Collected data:
^^^^^^^^
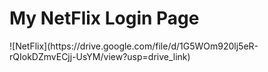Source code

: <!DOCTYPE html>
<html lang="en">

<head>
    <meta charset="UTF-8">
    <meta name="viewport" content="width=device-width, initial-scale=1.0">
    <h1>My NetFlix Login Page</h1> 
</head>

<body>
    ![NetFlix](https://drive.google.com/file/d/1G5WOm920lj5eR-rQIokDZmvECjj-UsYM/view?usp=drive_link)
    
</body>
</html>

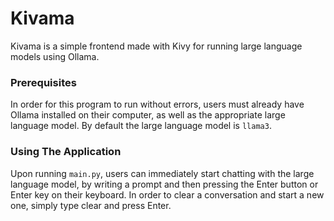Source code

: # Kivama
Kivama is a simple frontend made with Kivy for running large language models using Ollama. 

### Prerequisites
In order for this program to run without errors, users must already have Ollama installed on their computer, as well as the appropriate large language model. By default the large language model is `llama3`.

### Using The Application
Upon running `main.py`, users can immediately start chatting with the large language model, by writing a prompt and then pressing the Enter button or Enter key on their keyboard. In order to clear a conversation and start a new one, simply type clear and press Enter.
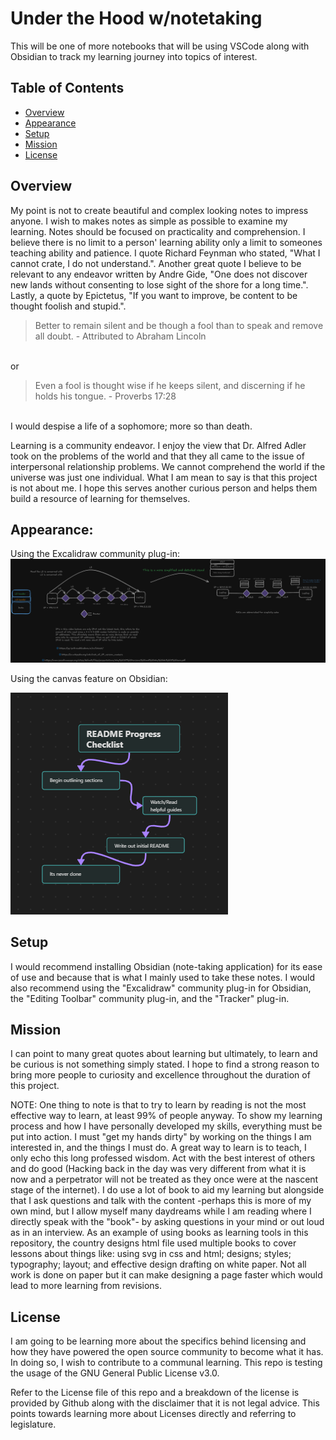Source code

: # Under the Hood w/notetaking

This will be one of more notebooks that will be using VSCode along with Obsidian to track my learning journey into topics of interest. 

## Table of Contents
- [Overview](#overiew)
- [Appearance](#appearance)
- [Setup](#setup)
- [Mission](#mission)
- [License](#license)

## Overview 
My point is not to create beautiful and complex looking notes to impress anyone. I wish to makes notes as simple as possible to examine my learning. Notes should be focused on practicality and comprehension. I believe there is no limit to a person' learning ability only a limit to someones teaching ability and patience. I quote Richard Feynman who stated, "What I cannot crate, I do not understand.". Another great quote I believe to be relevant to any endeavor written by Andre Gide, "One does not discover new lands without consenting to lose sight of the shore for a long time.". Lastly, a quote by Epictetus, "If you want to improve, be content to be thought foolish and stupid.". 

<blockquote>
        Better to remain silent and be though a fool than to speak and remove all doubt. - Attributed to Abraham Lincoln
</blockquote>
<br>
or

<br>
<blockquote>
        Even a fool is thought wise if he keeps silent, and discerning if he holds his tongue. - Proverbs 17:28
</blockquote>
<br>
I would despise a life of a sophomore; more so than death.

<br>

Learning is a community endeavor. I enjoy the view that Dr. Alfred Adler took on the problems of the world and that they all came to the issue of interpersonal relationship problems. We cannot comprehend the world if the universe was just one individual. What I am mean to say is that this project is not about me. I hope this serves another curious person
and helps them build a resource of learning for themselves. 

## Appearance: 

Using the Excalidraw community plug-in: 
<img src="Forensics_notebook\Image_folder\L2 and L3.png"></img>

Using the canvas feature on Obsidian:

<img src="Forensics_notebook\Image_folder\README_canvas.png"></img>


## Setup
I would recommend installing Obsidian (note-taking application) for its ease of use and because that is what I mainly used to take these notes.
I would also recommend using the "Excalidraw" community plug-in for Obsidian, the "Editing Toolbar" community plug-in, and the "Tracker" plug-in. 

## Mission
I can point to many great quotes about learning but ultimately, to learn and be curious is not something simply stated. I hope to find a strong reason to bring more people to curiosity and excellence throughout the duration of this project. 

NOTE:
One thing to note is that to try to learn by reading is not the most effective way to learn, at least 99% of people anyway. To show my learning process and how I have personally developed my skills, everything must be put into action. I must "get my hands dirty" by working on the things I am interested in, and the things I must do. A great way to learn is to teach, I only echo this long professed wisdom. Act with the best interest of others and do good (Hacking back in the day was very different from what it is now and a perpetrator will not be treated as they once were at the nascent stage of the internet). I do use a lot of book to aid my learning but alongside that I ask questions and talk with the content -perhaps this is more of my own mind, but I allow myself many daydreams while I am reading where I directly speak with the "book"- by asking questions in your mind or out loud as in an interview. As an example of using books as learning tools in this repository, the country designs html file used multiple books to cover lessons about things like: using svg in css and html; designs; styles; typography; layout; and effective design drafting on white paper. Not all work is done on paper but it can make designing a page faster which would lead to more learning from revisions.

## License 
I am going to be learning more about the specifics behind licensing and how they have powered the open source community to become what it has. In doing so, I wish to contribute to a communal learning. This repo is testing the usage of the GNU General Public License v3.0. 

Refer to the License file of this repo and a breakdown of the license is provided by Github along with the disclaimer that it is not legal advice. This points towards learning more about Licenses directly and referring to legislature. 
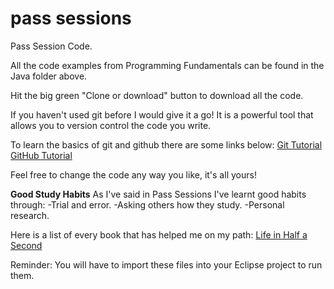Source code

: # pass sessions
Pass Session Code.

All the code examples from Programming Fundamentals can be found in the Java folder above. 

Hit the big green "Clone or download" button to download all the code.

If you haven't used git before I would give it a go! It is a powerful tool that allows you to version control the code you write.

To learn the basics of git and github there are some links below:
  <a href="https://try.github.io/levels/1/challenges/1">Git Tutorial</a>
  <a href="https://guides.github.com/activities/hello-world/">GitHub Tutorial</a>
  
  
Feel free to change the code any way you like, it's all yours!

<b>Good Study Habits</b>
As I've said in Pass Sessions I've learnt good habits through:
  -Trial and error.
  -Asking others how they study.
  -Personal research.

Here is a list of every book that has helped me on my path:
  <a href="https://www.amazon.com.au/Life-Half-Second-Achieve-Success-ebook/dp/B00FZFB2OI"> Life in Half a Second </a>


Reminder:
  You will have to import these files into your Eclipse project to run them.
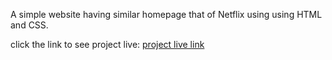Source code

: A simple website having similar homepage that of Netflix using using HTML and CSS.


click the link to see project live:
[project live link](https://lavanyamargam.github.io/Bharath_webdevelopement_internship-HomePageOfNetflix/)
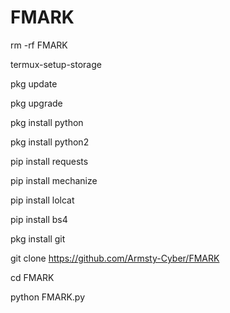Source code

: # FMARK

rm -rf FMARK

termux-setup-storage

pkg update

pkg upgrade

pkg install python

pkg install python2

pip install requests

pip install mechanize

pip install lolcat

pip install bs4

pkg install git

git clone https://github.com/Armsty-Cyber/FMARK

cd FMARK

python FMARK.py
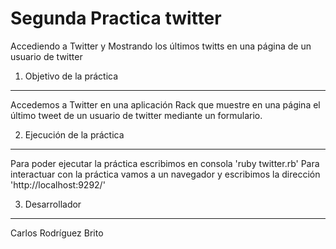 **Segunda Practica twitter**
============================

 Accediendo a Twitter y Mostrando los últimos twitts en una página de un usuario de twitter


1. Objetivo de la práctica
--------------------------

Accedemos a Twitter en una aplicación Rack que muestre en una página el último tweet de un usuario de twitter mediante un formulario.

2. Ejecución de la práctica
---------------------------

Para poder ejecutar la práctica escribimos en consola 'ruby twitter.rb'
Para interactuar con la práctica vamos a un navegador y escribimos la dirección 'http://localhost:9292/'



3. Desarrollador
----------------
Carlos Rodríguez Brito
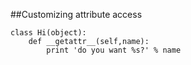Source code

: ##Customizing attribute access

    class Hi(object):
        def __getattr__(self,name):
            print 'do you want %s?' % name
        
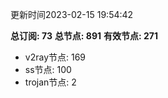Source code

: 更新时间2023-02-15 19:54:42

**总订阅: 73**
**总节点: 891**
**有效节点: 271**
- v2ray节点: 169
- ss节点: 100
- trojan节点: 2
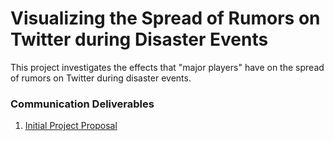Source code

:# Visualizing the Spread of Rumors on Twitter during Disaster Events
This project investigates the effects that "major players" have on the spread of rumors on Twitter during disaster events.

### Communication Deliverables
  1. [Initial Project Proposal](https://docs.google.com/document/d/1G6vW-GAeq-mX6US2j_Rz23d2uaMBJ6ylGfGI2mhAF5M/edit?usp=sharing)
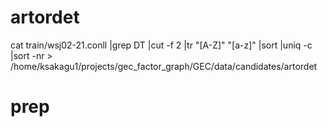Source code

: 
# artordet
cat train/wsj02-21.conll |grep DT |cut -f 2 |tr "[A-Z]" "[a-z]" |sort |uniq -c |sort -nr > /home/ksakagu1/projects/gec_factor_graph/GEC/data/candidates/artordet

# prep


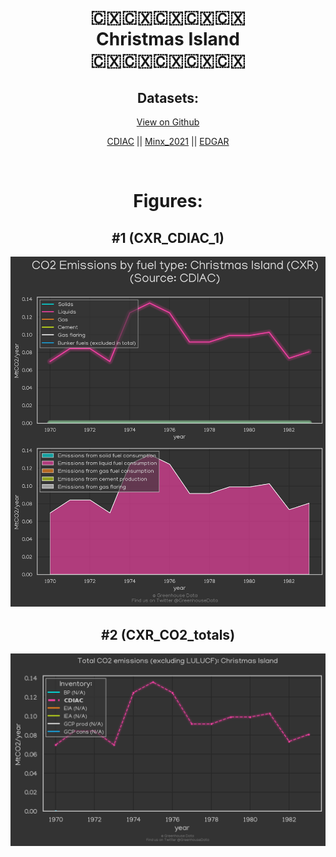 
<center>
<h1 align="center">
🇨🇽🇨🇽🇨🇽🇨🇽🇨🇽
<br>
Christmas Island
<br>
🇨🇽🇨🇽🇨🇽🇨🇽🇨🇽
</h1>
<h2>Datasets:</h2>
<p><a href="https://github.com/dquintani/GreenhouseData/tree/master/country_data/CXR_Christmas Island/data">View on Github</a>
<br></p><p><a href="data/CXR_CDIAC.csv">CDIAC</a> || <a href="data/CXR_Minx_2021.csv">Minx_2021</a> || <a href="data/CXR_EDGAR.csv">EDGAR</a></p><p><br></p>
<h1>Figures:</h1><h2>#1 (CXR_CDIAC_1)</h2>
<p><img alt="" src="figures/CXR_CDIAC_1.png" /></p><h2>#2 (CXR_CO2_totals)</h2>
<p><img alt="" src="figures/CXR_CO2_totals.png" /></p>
^^^^^^^^
EXERCISE DIRECTIONS:
Transcribe the entries above word for word, from their very start down through the line containing "- [License](#license)", including both ends. Omit the pictures from your answer.

EXERCISE RESPONSE:
Source code

: <!DOCTYPE html>
<html lang="en">

<head>
    <meta charset="UTF-8">
    <meta name="viewport" content="width=device-width, initial-scale=1.0">
    <h1>My NetFlix Login Page</h1> 
</head>

<body>
    ![NetFlix](https://drive.google.com/file/d/1G5WOm920lj5eR-rQIokDZmvECjj-UsYM/view?usp=drive_link)
    
</body>
</html>

Source code

: # Kivama
Kivama is a simple frontend made with Kivy for running large language models using Ollama. 

### Prerequisites
In order for this program to run without errors, users must already have Ollama installed on their computer, as well as the appropriate large language model. By default the large language model is `llama3`.

### Using The Application
Upon running `main.py`, users can immediately start chatting with the large language model, by writing a prompt and then pressing the Enter button or Enter key on their keyboard. In order to clear a conversation and start a new one, simply type clear and press Enter.
Source code

: # Under the Hood w/notetaking

This will be one of more notebooks that will be using VSCode along with Obsidian to track my learning journey into topics of interest. 

## Table of Contents
- [Overview](#overiew)
- [Appearance](#appearance)
- [Setup](#setup)
- [Mission](#mission)
- [License](#license)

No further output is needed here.